How would you characterize what we’re seeing in the market today?
It’s a little bit different than your traditional equity drawdown event. Typically, the concern is we’re heading toward a recession and interest rates and inflation are falling. That doesn’t appear to be on the horizon. We’re looking at inflation expectations peaking in the coming months and interest rates rising. We think that long-duration assets could get hit – both fixed income as well as equities. We’re seeing some of that already with some high-beta equities coming down significantly since November.
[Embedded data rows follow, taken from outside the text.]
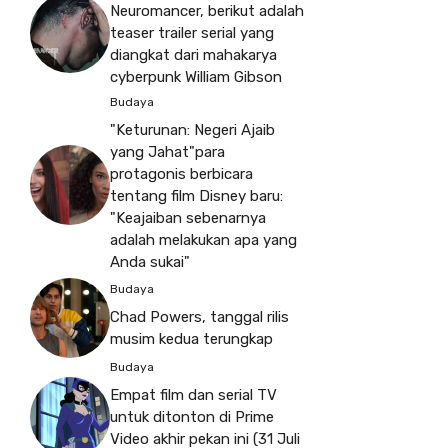
Neuromancer, berikut adalah
teaser trailer serial yang
diangkat dari mahakarya
cyberpunk William Gibson
Budaya
"Keturunan: Negeri Ajaib
yang Jahat"para
protagonis berbicara
tentang film Disney baru:
"Keajaiban sebenarnya
adalah melakukan apa yang
Anda sukai"
Budaya
Chad Powers, tanggal rilis
musim kedua terungkap
Budaya
Empat film dan serial TV
untuk ditonton di Prime
Video akhir pekan ini (31 Juli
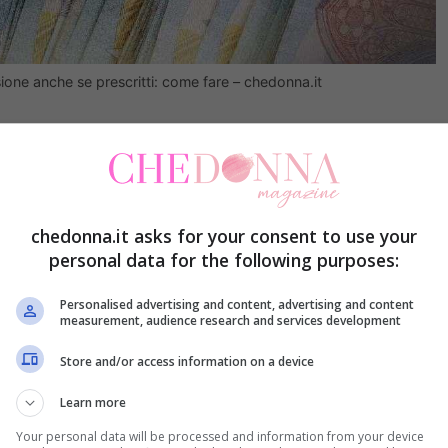
nsione anche se prescritti: come fare – chedonna.it
rcorso lavorativo, dall’età e dal tipo di pensione
riesce a uscire con soli cinque anni di contributi,
casi particolari, può persino contare
chedonna.it asks for your consent to use your
ato un giorno. Prima di entrare nei dettagli, va
personal data for the following purposes:
la pensione è sempre legato a due elementi:
l’età
Personalised advertising and content, advertising and content
lvo poche eccezioni, l’uno non funziona senza
measurement, audience research and services development
Store and/or access information on a device
ade, dai 5 ai 43 anni di
Learn more
Your personal data will be processed and information from your device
What are you suggesting clients do in this type of market?
We’re suggesting to a lot of our clients that maybe they reconsider or adjust some of the “insurance” they have in their portfolios to mitigate some of the potential equity drawdowns. We do have a strategy that’s long low-beta securities, and short high-beta securities, which is AGFiQ US Market Neutral Anti-Beta CAD-Hedged ETF.
How does it work?
We have 200 equally weighted positions in the long portfolio and 200 equally weighted positions in the short portfolio. These are names in the Russell 1000 Index. The strategy rebalances quarterly. We’re ranking on beta, but it’s done within sectors, so we’re not going to have a huge sector bet in the portfolio. As of Jan. 28, the ETF also changed to an active, rules-based strategy from a passive index-tracking strategy.
How should advisors explain this to interested clients?
It’s definitely a different type of investment in that it’s a tool to be used in the portfolio. It’s an “insurance” product that’s designed to zig when the market zags. You want to combine it with core equities.
For example, if you’re looking to recreate the return and risk profile of a 60-40 equity fixed income portfolio, you’re looking in the neighbourhood of 75 per cent core equity and 25 per cent in this strategy. Over the past 15 years, you would’ve ended up with something on the return front [as the 60-40 portfolio] with just a little less risk.
We think there’s a place for this in a portfolio at all times. In a risk-on environment, you’d be looking to reduce the position, but as you get into a more risk-off environment, this would be an asset that you’d be looking to add to reduce some of your allocations to long-duration fixed income.
This interview has been edited and condensed.